Global device shipments to shrink in 2023

PC shipments to drop the most out of all device types, but still an improvement over last year.

Credit: Photo 14034461 © Konstantin Kirillov |

Global shipments of PCs, tablets and mobile phones are forecast to decline by 4.4 per cent year-on-year in 2023 to 1.7 billion units, easing up considerably from 2022’s drop of 11.9 per cent.

This is according to research firm Gartner, which claimed this is based on the expectation of a less pessimistic economic outlook for the year, with the potential prospect of consumer and business spending rising.

However, the increase is predicted to not be enough to bring shipments into positive growth territory.

“The depressed economic market will continue to dampen demand for devices throughout 2023. In fact, end-user spending on devices is projected to decline 5.1 per cent in 2023,” said Ranjit Atwal, senior director analyst at Gartner.

“Just as business confidence was beginning to recover after the worst of the pandemic, it has now fallen significantly in most regions. We do not expect relief from inflation and the bottom of the recession to occur until the fourth quarter of 2023.”

Of the three device types, PC shipments are expected to have the worst decline, falling 6.8 per cent to 268 million units shipped. By comparison, last year shipments declined by 16 per cent.

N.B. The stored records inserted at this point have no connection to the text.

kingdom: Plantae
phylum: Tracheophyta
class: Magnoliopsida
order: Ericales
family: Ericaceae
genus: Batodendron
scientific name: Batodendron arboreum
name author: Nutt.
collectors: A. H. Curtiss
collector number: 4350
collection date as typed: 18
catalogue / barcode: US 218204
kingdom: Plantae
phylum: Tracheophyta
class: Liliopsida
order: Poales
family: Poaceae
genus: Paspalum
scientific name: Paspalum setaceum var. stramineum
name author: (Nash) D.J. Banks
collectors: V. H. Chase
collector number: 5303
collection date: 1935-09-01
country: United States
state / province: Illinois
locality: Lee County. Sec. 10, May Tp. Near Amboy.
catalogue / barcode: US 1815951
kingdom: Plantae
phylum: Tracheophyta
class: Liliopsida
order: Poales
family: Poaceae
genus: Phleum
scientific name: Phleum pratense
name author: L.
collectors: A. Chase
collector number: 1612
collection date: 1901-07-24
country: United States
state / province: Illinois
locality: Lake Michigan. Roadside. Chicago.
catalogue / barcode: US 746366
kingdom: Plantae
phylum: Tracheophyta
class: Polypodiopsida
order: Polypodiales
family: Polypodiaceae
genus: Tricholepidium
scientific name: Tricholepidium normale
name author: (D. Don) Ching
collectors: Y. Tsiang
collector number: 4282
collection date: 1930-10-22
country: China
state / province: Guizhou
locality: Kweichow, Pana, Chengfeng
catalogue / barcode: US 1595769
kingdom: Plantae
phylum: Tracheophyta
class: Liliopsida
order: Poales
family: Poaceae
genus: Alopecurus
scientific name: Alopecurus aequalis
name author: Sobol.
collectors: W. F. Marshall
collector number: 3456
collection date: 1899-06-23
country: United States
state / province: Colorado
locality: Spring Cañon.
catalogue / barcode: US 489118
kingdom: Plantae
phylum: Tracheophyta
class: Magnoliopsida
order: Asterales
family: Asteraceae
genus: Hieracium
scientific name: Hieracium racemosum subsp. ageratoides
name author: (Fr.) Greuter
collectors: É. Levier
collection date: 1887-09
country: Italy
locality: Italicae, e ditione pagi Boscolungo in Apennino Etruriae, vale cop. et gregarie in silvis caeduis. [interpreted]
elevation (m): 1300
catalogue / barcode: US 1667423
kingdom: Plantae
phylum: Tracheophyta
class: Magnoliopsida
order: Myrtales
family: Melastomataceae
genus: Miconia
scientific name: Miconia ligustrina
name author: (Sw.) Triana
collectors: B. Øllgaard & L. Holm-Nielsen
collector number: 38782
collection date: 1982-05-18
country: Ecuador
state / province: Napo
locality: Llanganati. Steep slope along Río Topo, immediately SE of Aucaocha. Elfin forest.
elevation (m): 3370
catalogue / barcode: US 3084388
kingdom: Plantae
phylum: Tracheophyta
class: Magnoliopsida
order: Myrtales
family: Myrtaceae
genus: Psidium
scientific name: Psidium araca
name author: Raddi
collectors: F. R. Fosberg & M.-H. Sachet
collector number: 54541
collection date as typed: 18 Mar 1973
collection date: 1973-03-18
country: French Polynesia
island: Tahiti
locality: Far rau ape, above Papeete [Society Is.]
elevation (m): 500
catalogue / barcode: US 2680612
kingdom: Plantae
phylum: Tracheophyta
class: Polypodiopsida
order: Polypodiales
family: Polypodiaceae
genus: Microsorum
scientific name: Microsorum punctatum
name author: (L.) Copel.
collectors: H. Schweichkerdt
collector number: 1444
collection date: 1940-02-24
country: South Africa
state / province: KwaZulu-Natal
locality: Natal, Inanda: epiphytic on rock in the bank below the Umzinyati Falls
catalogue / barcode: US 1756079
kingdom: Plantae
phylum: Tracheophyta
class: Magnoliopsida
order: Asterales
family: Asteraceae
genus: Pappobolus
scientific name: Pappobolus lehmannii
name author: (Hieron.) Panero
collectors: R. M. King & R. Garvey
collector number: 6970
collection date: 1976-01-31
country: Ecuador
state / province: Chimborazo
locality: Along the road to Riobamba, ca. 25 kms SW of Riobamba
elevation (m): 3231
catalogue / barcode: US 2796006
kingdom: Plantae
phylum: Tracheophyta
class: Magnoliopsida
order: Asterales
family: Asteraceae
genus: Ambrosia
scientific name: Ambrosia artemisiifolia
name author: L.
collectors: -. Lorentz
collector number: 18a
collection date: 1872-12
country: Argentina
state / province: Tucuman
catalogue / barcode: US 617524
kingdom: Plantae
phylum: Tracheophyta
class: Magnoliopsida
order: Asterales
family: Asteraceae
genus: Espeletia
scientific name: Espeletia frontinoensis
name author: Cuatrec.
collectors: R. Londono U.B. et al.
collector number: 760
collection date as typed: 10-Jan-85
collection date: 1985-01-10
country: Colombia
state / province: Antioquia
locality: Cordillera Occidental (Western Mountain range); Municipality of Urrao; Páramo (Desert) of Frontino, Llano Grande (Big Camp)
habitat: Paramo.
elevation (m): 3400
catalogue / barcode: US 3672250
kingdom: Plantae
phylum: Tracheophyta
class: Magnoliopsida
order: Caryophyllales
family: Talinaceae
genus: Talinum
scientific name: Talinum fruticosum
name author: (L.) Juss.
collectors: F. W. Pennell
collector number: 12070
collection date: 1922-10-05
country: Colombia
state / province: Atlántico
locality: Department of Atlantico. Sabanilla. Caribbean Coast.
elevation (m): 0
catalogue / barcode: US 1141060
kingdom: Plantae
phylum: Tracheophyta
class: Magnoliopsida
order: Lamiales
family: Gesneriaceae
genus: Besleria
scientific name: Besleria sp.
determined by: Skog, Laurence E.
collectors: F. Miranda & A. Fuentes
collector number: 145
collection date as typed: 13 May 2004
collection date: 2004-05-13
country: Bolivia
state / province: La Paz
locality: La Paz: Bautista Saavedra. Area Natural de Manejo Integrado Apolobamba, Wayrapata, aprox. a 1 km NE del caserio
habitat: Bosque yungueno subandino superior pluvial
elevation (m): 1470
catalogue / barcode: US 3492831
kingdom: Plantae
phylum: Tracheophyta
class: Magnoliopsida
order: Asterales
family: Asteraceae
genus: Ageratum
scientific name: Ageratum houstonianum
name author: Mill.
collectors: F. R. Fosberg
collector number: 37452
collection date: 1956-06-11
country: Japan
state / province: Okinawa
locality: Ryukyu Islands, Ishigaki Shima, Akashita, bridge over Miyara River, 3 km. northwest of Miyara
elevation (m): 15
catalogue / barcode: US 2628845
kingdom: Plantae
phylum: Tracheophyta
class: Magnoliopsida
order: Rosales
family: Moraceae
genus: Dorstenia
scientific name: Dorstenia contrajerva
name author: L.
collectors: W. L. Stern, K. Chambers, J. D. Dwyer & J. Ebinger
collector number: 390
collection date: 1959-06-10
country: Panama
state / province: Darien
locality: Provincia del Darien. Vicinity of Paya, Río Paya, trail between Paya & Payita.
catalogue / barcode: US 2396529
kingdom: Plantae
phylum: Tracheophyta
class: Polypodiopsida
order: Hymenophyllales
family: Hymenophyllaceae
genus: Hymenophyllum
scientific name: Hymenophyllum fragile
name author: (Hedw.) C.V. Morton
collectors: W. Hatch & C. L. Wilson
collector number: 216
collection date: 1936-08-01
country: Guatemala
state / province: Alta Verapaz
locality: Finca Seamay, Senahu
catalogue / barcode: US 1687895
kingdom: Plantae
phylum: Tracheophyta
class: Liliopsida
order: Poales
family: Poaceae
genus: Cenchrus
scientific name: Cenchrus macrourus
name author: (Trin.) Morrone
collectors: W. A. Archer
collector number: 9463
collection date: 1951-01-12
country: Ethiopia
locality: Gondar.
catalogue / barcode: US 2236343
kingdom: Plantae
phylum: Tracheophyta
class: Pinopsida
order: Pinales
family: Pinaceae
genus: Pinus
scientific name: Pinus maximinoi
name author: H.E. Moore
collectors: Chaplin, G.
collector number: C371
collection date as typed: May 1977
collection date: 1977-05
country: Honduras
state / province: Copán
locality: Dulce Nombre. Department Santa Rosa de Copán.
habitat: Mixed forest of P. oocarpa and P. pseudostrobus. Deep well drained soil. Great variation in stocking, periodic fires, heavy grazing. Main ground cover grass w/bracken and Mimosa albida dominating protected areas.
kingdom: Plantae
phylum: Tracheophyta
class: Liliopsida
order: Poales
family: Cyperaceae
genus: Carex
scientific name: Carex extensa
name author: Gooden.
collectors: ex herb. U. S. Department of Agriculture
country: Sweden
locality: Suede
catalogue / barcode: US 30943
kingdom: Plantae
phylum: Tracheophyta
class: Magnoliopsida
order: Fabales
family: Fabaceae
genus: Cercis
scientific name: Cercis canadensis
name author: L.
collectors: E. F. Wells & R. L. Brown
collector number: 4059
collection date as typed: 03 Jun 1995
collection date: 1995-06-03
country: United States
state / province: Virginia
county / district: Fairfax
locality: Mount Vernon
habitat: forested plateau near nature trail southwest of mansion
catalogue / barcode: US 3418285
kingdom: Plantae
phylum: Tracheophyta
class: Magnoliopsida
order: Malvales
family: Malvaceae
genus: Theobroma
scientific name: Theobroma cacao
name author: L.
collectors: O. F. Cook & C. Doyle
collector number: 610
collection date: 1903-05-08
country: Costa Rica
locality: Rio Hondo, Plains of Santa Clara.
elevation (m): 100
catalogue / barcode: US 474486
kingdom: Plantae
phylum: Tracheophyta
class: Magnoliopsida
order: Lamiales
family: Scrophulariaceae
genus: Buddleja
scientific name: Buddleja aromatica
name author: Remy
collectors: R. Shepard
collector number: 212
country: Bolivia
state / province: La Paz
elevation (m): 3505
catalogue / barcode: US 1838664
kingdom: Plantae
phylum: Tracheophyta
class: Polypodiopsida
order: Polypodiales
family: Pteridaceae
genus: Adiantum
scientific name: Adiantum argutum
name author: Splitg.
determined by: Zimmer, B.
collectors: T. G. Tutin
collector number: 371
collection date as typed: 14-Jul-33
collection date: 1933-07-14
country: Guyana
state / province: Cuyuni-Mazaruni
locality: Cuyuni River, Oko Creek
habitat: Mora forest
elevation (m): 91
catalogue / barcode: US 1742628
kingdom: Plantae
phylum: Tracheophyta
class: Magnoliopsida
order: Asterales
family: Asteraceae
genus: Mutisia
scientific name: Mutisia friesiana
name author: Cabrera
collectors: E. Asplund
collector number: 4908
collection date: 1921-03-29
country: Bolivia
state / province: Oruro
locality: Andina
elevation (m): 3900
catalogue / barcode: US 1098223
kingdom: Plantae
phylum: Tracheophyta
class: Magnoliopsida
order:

However, PC levels are anticipated to return to normal by the second half of 2023.

“Inventory levels increased due to vendors overestimating market demand and because of the collapse in consumer confidence and dramatic fall in demand,” Atwal added.

Meanwhile, Gartner also said it expects more than 25 per cent of business PCs' operating systems (OS) will be upgraded to Windows 11, but will not reach the level of sales seen between 2020 and 2022.

Additionally, consumers and businesses are forecast to extend their PC and tablet replacement cycles by over nine months by the end of 2023 due to high inflation rates and impending recessions resulting in the decrease of discretionary spending and budgets.

This comes off the back of Gartner's analysis last month that 2022's fourth quarter drop was the largest since the firm began its PC coverage in the mid-1990s.